You’ve seen other Olympic athletes talk about the pressure they feel. How much do outsiders like us contribute to these fears and pressures?
I’m in the hunt for something, so I don’t know how much I look at the outside while I’m doing what I do. I just know that since I was a kid, I can’t remember when I wasn’t favored to do well. And so I think I’ve grown with the pressure and in some ways I’ve been able to see it in a different light. Where if I’m in commercials or I’m on a billboard, or I see myself all the time on TV — hey, this is the hype building up, interviews and these things coming my way. I just kind of feel like, Oh wow, like, you know, people are supporting me, they’re backing me. They think I can do it. I think I can do it. This is great.
Like most top snowboarders, you’ve had serious injuries. How do you come back after one?
There is definitely a huge hurdle that you have to clear. And it’s all fear of that trick. You have to convince yourself that it’s going to be OK. Which is hard because the last time you tried it, you were pretty sure it was going to be OK. And it didn’t work out that way.
There’s definitely this lingering fear that you have to overcome. And you have to kind of like, I don’t know, like — did a dog bite you once?
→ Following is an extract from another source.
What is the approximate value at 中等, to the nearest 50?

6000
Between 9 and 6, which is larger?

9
And does that mean you don’t go near dogs anymore? Some people, that happens. It’s a level of fear of like, can I trust this animal? Will they be friendly this time? Or are they going to have a little attitude?
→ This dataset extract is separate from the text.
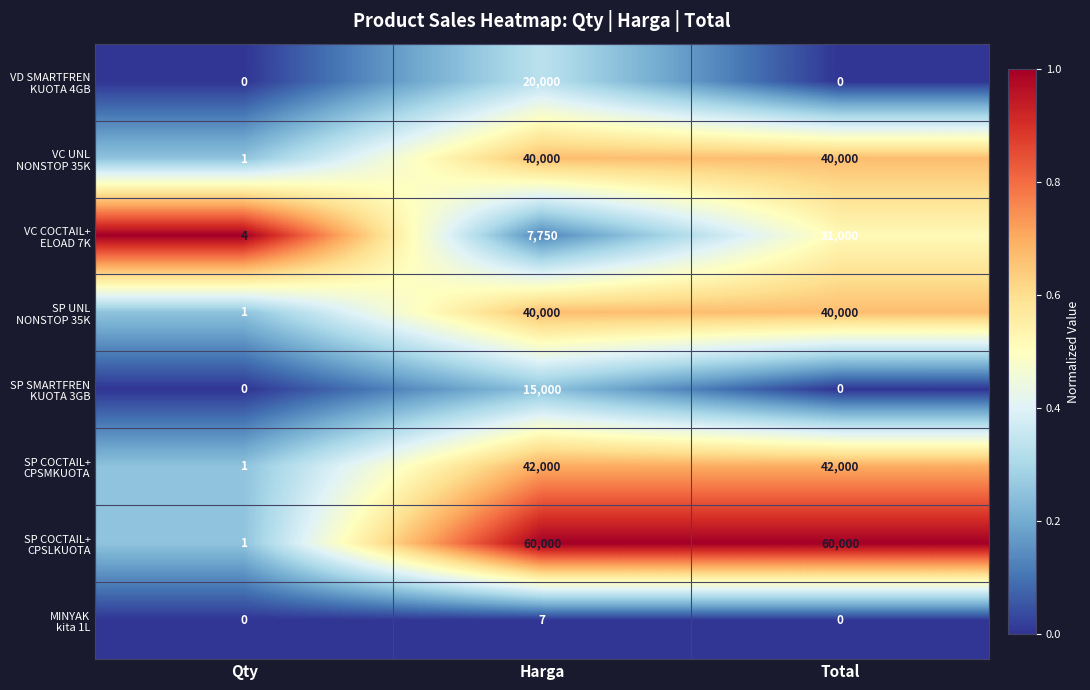

What is the maximum value shown in the chart?

60000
But you slowly get over it, and it doesn’t just happen overnight. When things do go wrong, I’ve learned this very simple, valuable lesson of what not to do. And so when I come back, I’ve made new calculations and adjustments in my head of what has to happen for it to be successful. I very well know what not to do, in the back of my mind, of what happened before. So I’m not really starting over. I’m starting from experience. And you know that that can be a very powerful thing.
What motivates you to keep going?
I’m incredibly motivated by the fear of disappointing myself for not achieving my goal that I set out for myself. I’m driven by wanting to, I guess, see how far I can push things. Having done this for so long and being one of the veterans of the sport feels incredible. It’s a motivator to continue. People are like, ‘Oh, I thought you were done,’ and you’re like, no I’m still doing it. And doing it on a high level. And that’s really an amazing feeling.